-- Exercise requirements --
The answer must be only the lines below from the one holding "due to normal wear and tear and may require" down to the one holding "Vietnam, Cambodia strengthen", ends included, printed exactly; please omit all pictures.

==============================

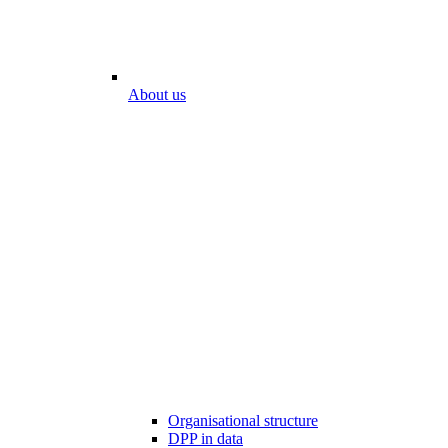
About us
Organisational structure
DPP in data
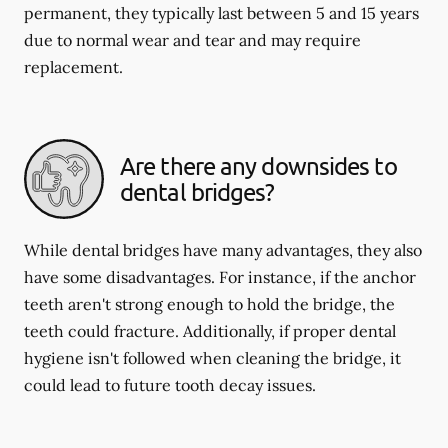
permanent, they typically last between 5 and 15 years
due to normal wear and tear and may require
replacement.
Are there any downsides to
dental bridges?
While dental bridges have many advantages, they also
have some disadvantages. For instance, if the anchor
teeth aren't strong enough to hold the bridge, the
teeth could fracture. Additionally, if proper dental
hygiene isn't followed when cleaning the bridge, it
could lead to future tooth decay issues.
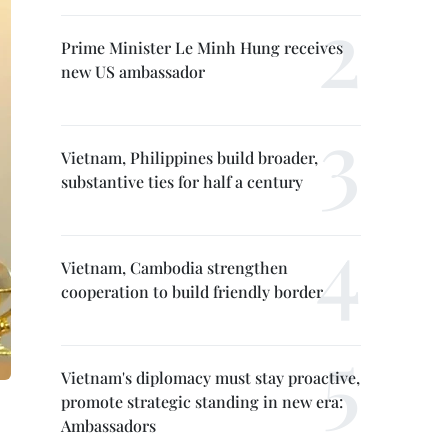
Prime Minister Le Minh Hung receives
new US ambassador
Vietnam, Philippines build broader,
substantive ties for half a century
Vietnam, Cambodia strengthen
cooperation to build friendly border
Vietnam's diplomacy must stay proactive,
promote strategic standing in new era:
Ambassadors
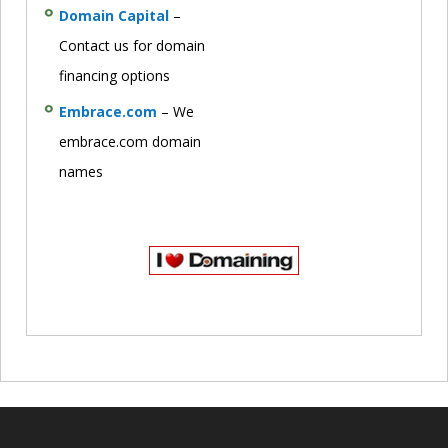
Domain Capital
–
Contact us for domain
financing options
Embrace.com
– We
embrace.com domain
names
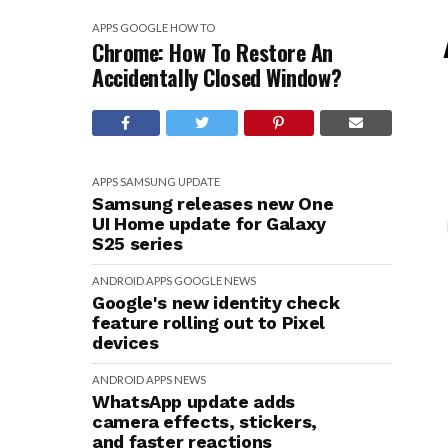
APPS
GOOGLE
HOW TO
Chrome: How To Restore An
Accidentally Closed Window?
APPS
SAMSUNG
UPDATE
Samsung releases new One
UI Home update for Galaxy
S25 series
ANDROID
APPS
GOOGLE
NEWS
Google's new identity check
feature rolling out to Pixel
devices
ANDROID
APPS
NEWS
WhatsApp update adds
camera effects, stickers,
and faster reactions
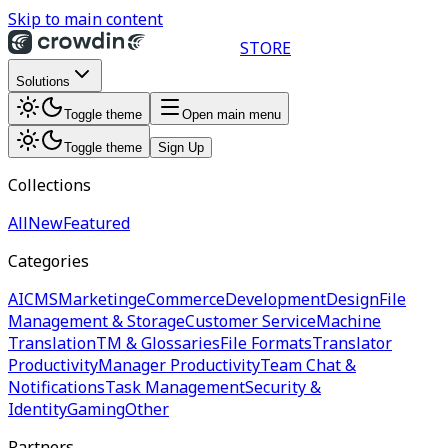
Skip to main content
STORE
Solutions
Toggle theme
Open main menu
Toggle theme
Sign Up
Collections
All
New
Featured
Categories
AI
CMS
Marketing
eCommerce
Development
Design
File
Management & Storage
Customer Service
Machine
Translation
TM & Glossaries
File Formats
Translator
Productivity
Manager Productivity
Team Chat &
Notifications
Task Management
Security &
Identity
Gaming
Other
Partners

==============================

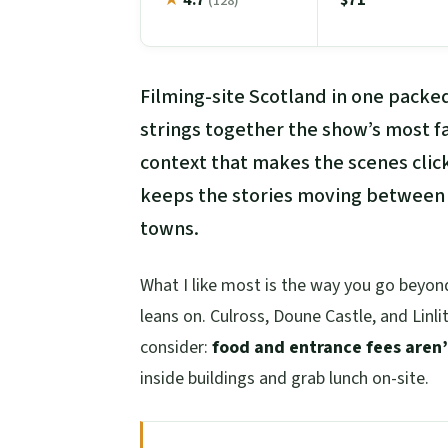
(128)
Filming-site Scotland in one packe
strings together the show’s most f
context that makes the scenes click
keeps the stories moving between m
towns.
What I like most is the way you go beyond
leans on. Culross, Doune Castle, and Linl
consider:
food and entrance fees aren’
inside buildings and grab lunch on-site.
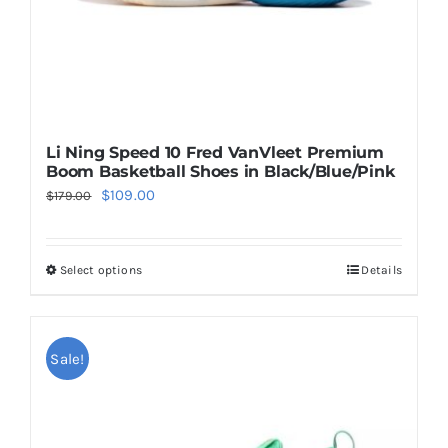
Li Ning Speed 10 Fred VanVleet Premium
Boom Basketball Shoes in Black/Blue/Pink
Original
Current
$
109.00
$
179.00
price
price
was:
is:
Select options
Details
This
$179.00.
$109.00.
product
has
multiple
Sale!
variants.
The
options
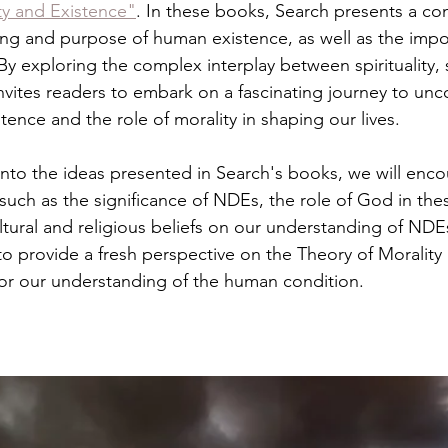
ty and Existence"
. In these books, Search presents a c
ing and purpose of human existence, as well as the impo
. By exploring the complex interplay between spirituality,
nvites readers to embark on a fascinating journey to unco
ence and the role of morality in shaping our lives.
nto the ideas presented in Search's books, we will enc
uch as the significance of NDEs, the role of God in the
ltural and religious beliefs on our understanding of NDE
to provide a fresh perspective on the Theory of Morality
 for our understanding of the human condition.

==============================

-- Solution --
due to normal wear and tear and may require
replacement.
Are there any downsides to
dental bridges?
While dental bridges have many advantages, they also
have some disadvantages. For instance, if the anchor
teeth aren't strong enough to hold the bridge, the
teeth could fracture. Additionally, if proper dental
hygiene isn't followed when cleaning the bridge, it
could lead to future tooth decay issues.
Prime Minister Le Minh Hung receives
new US ambassador
Vietnam, Philippines build broader,
substantive ties for half a century
Vietnam, Cambodia strengthen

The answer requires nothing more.